▶ _Work order_:
Images do not belong in the copy. Retype all the entries below exactly.
----- Raw data -----
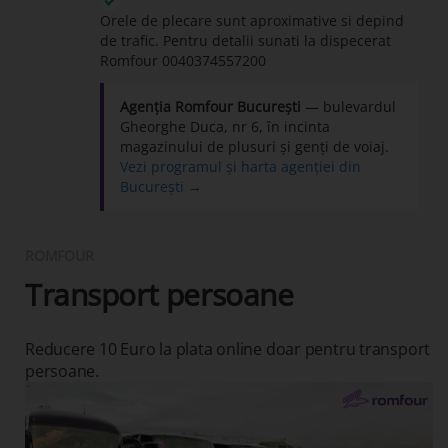
Orele de plecare sunt aproximative si depind
de trafic. Pentru detalii sunati la dispecerat
Romfour
0040374557200
Agenția Romfour București
— bulevardul
Gheorghe Duca, nr 6, în incinta
magazinului de plusuri și genți de voiaj.
Vezi programul și harta agenției din
București →
ROMFOUR
Transport persoane
Reducere 10 Euro la plata online doar pentru transport
persoane.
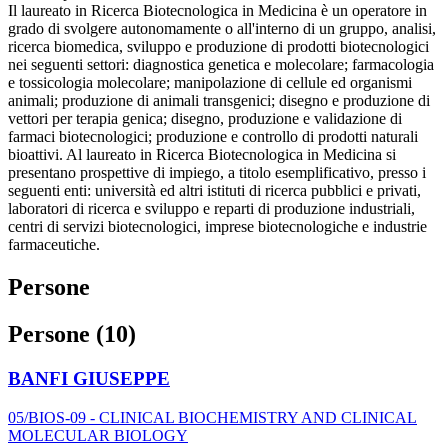
Il laureato in Ricerca Biotecnologica in Medicina è un operatore in
grado di svolgere autonomamente o all'interno di un gruppo, analisi,
ricerca biomedica, sviluppo e produzione di prodotti biotecnologici
nei seguenti settori: diagnostica genetica e molecolare; farmacologia
e tossicologia molecolare; manipolazione di cellule ed organismi
animali; produzione di animali transgenici; disegno e produzione di
vettori per terapia genica; disegno, produzione e validazione di
farmaci biotecnologici; produzione e controllo di prodotti naturali
bioattivi. Al laureato in Ricerca Biotecnologica in Medicina si
presentano prospettive di impiego, a titolo esemplificativo, presso i
seguenti enti: università ed altri istituti di ricerca pubblici e privati,
laboratori di ricerca e sviluppo e reparti di produzione industriali,
centri di servizi biotecnologici, imprese biotecnologiche e industrie
farmaceutiche.
Persone
Persone (10)
BANFI GIUSEPPE
05/BIOS-09 - CLINICAL BIOCHEMISTRY AND CLINICAL
MOLECULAR BIOLOGY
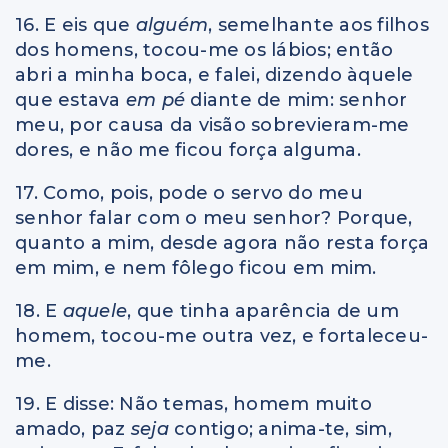
16. E eis que
alguém
, semelhante aos filhos
dos homens, tocou-me os lábios; então
abri a minha boca, e falei, dizendo àquele
que estava
em pé
diante de mim: senhor
meu, por causa da visão sobrevieram-me
dores, e não me ficou força alguma.
17. Como, pois, pode o servo do meu
senhor falar com o meu senhor? Porque,
quanto a mim, desde agora não resta força
em mim, e nem fôlego ficou em mim.
18. E
aquele
, que tinha aparência de um
homem, tocou-me outra vez, e fortaleceu-
me.
19. E disse: Não temas, homem muito
amado, paz
seja
contigo; anima-te, sim,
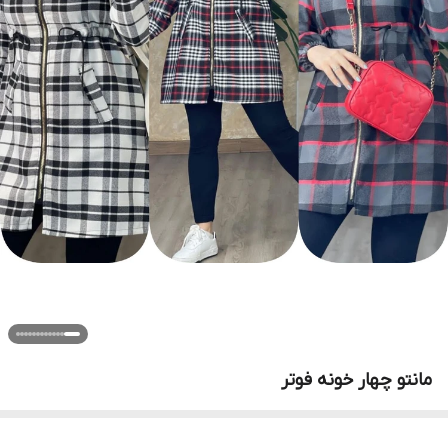
مانتو چهار خونه فوتر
-----
▶ _Task response_:
Orele de plecare sunt aproximative si depind
de trafic. Pentru detalii sunati la dispecerat
Romfour
0040374557200
Agenția Romfour București
— bulevardul
Gheorghe Duca, nr 6, în incinta
magazinului de plusuri și genți de voiaj.
Vezi programul și harta agenției din
București →
ROMFOUR
Transport persoane
Reducere 10 Euro la plata online doar pentru transport
persoane.
Il laureato in Ricerca Biotecnologica in Medicina è un operatore in
grado di svolgere autonomamente o all'interno di un gruppo, analisi,
ricerca biomedica, sviluppo e produzione di prodotti biotecnologici
nei seguenti settori: diagnostica genetica e molecolare; farmacologia
e tossicologia molecolare; manipolazione di cellule ed organismi
animali; produzione di animali transgenici; disegno e produzione di
vettori per terapia genica; disegno, produzione e validazione di
farmaci biotecnologici; produzione e controllo di prodotti naturali
bioattivi. Al laureato in Ricerca Biotecnologica in Medicina si
presentano prospettive di impiego, a titolo esemplificativo, presso i
seguenti enti: università ed altri istituti di ricerca pubblici e privati,
laboratori di ricerca e sviluppo e reparti di produzione industriali,
centri di servizi biotecnologici, imprese biotecnologiche e industrie
farmaceutiche.
Persone
Persone (10)
BANFI GIUSEPPE
05/BIOS-09 - CLINICAL BIOCHEMISTRY AND CLINICAL
MOLECULAR BIOLOGY
16. E eis que
alguém
, semelhante aos filhos
dos homens, tocou-me os lábios; então
abri a minha boca, e falei, dizendo àquele
que estava
em pé
diante de mim: senhor
meu, por causa da visão sobrevieram-me
dores, e não me ficou força alguma.
17. Como, pois, pode o servo do meu
senhor falar com o meu senhor? Porque,
quanto a mim, desde agora não resta força
em mim, e nem fôlego ficou em mim.
18. E
aquele
, que tinha aparência de um
homem, tocou-me outra vez, e fortaleceu-
me.
19. E disse: Não temas, homem muito
amado, paz
seja
contigo; anima-te, sim,
مانتو چهار خونه فوتر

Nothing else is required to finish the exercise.